Elle évoque un "fleuve de sang", des corps humains éparpillés partout. Une vision de ce qui s'est passé 13 ans plus tard (le génocide de 1994, ndlr). C'était un avertissement. En fait, la Sainte Vierge disait "convertissez-vous". Elle a ensuite révélé à l'une des jeunes filles le "Rosaire des 7 Douleurs", connu en Europe, mais pas au Rwanda à l'époque. Et certainement pas par une jeune fille de 13 ans. La Vierge a dit que la prière du Rosaire la touche profondément et qu'elle se préoccupe du sort de ses enfants.
Les fruits spirituels sont nombreux au cours de toutes ces années : grande dévotion, conversions et témoignages de changement.
Les vocations sont-elles encore nombreuses au Rwanda ?
Nous avons beaucoup de jeunes qui veulent devenir prêtres, religieux et religieuses. Ils sont tellement nombreux que nous n'avons pas la capacité de les accueillir tous et nous le regrettons. Il y a notamment beaucoup de jeunes filles qui voudraient devenir religieuses mais les différentes congrégations ne peuvent pas toutes les accueillir. Parfois, des groupes de filles se réunissent pour fonder une nouvelle congrégation, ce qui représente un défi supplémentaire car elles doivent être formées.
Il y a des congrégations qui sont déjà ensemble depuis 30 ans et qui vivent leur vie consacrée, mais elles ont encore besoin de discernement et de l'autorisation de Rome pour leur reconnaissance.
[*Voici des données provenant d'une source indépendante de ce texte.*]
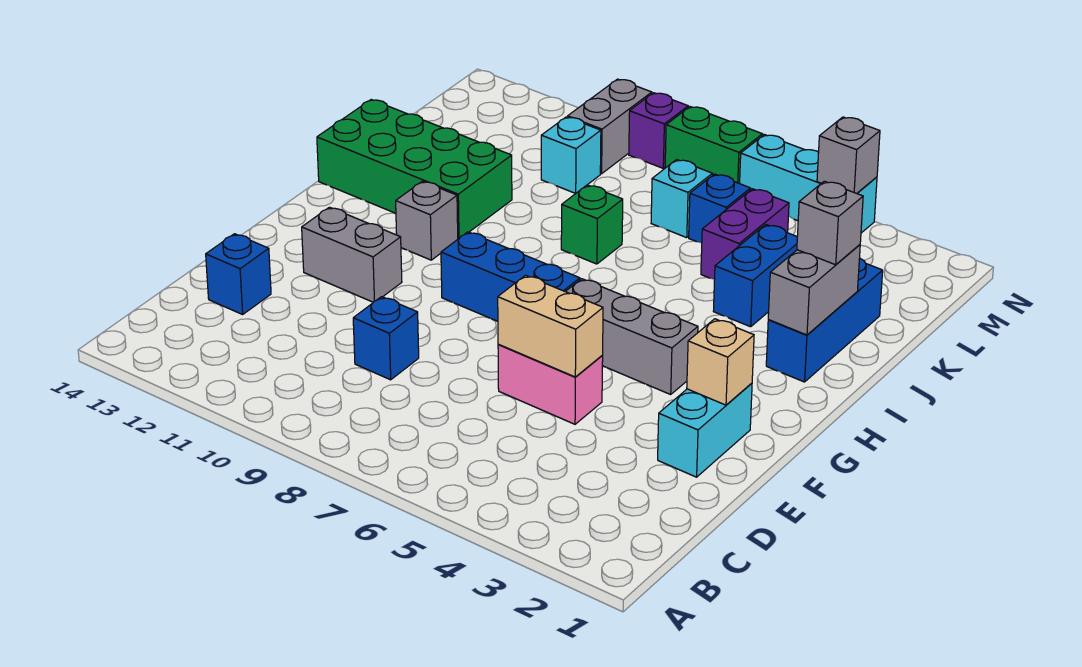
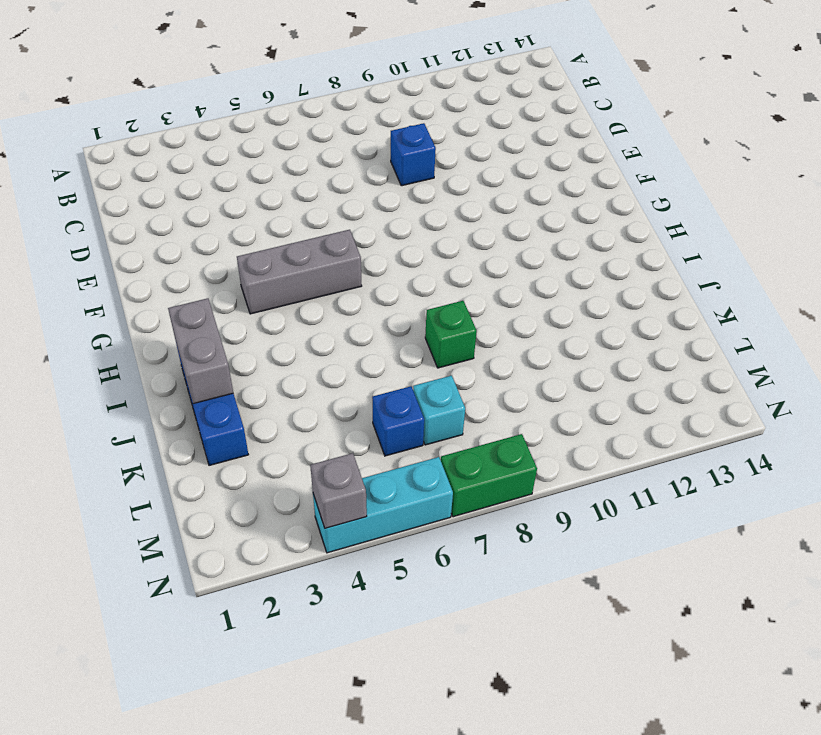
none -> blue brick D13 level 1
none -> cyan brick E2:F2 level 1
none -> pink brick E5:E6 level 1

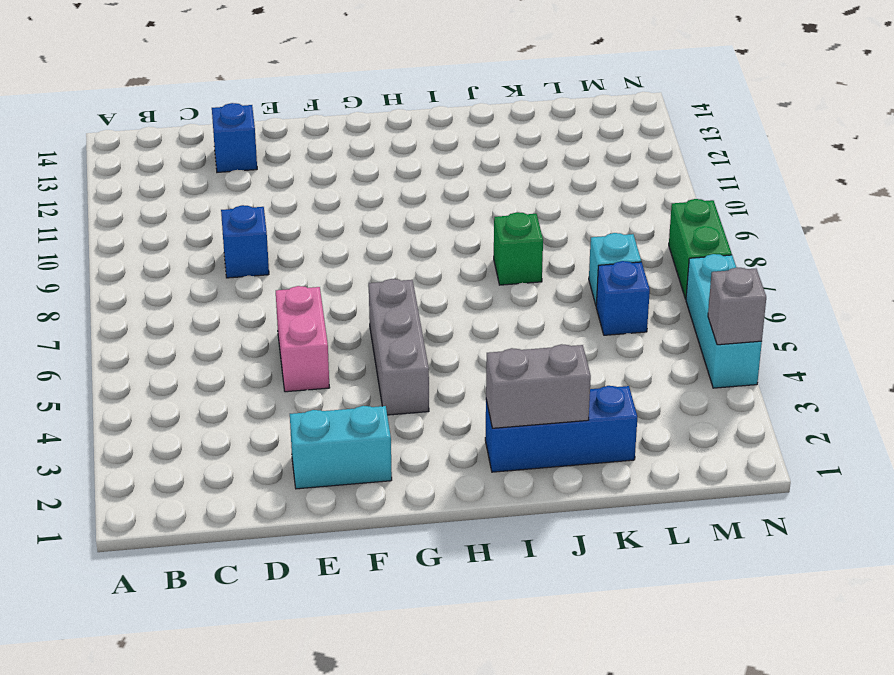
none -> grey brick F11:F12 level 1
none -> blue brick G7:G9 level 1
none -> grey brick H11 level 1

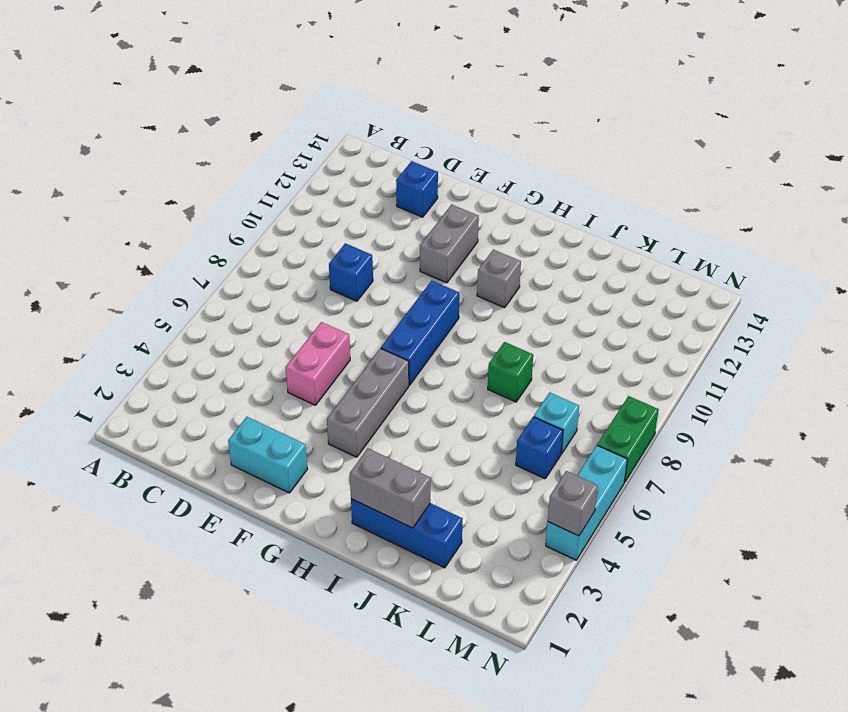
none -> green brick I11:J14 level 1
none -> blue brick J4:K4 level 1
none -> purple brick K5:L5 level 1

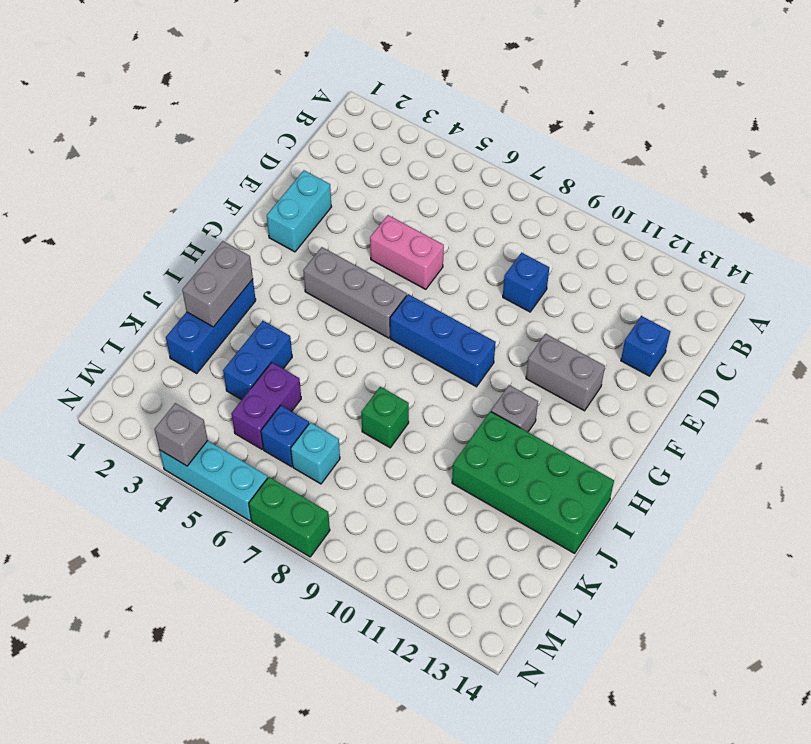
none -> cyan brick L10 level 1
none -> grey brick M10:N10 level 1
none -> purple brick N9 level 1

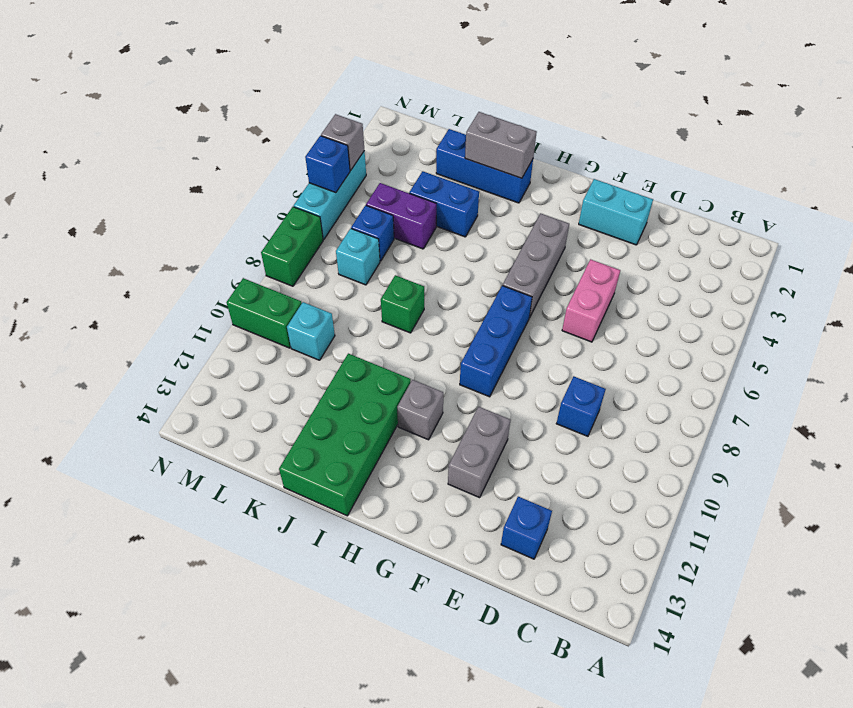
green brick M10:N10 level 1 -> grey brick M10:N10 level 1
blue brick N5 level 2 -> none
none -> purple brick N9 level 1
none -> tan brick E5:E6 level 2
none -> tan brick F2 level 2

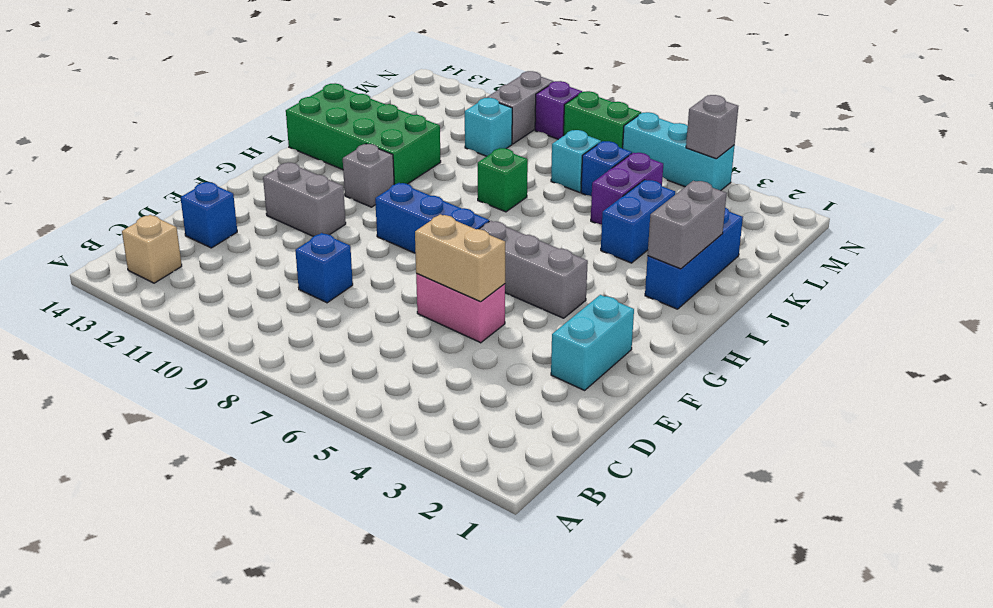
tan brick B13 level 1 -> tan brick F2 level 2
none -> grey brick J2 level 3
J'ai demandé de l'aide aux congrégations 'classiques' mais même elles n'ont pas le personnel suffisant, elles doivent penser à la formation de leurs candidats. Nous avons cependant des formateurs mis à disposition par certaines congrégations.
Comment la politique de certains États consistant à expulser les demandeurs d'asile vers votre pays est-elle perçue au Rwanda ?
Le Rwanda est très sensible au problème des réfugiés et des migrants, notamment parce que nos dirigeants ont été des réfugiés et savent ce que cela signifie. Ils ont donc de la sympathie pour les demandeurs d'asile. Tout a commencé lorsque des cas de migrants retenus en otage par des groupes criminels en Libye les ont obligés à demander de l'argent à leur famille pour être libérés.
Ces personnes, dans l'espoir d'atteindre l'Europe, se sont mises entre les mains de véritables clans mafieux qui les maltraitent souvent. Cette question a été soulevée lors d'une réunion des chefs d'État de l'Union africaine, qui ont déclaré : "C'est une honte. Ce sont nos enfants. Que faire ?" Le Rwanda s'est dit prêt à les accueillir en coopération avec le Haut Commissariat des Nations unies pour les réfugiés. Il s'agit souvent de jeunes gens honnêtes ayant suivi une formation professionnelle. Une fois arrivés au Rwanda, ils sont présentés à des pays qui ont besoin de main-d'oeuvre (Canada, Norvège, Suède, Danemark et autres) où ils sont accueillis avec un contrat de travail.
Environ trois quarts des migrants en provenance de Libye sont partis vers leurs nouveaux pays d'accueil. La Grande-Bretagne souhaite probablement s'associer à ce mécanisme déjà en place. L'important est de contrer les groupes criminels qui gèrent l'immigration clandestine en créant des voies régulières pour ceux qui veulent faire leur vie à l'étranger.